[EXERCISE OBJECTIVE] Whatever appears in the data below, copy it exactly.

-------- SOURCE RECORDS

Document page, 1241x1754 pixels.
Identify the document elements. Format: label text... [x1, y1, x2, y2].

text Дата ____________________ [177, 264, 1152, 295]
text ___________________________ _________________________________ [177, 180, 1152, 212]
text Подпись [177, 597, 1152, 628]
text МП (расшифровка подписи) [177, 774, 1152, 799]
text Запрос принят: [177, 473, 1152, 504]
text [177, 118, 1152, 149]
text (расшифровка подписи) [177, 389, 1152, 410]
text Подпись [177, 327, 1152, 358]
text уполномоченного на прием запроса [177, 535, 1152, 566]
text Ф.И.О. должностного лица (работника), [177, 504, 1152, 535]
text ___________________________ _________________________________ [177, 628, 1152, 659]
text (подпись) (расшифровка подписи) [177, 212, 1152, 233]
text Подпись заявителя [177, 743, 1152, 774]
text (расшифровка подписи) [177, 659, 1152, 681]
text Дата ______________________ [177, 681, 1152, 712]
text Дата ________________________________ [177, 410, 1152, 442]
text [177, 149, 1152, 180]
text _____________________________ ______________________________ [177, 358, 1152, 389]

----------------

[RESPONSE TO THE EXERCISE]
Document page, 1241x1754 pixels.
Identify the document elements. Format: label text... [x1, y1, x2, y2].

text Дата ____________________ [177, 264, 1152, 295]
text ___________________________ _________________________________ [177, 180, 1152, 212]
text Подпись [177, 597, 1152, 628]
text МП (расшифровка подписи) [177, 774, 1152, 799]
text Запрос принят: [177, 473, 1152, 504]
text [177, 118, 1152, 149]
text (расшифровка подписи) [177, 389, 1152, 410]
text Подпись [177, 327, 1152, 358]
text уполномоченного на прием запроса [177, 535, 1152, 566]
text Ф.И.О. должностного лица (работника), [177, 504, 1152, 535]
text ___________________________ _________________________________ [177, 628, 1152, 659]
text (подпись) (расшифровка подписи) [177, 212, 1152, 233]
text Подпись заявителя [177, 743, 1152, 774]
text (расшифровка подписи) [177, 659, 1152, 681]
text Дата ______________________ [177, 681, 1152, 712]
text Дата ________________________________ [177, 410, 1152, 442]
text [177, 149, 1152, 180]
text _____________________________ ______________________________ [177, 358, 1152, 389]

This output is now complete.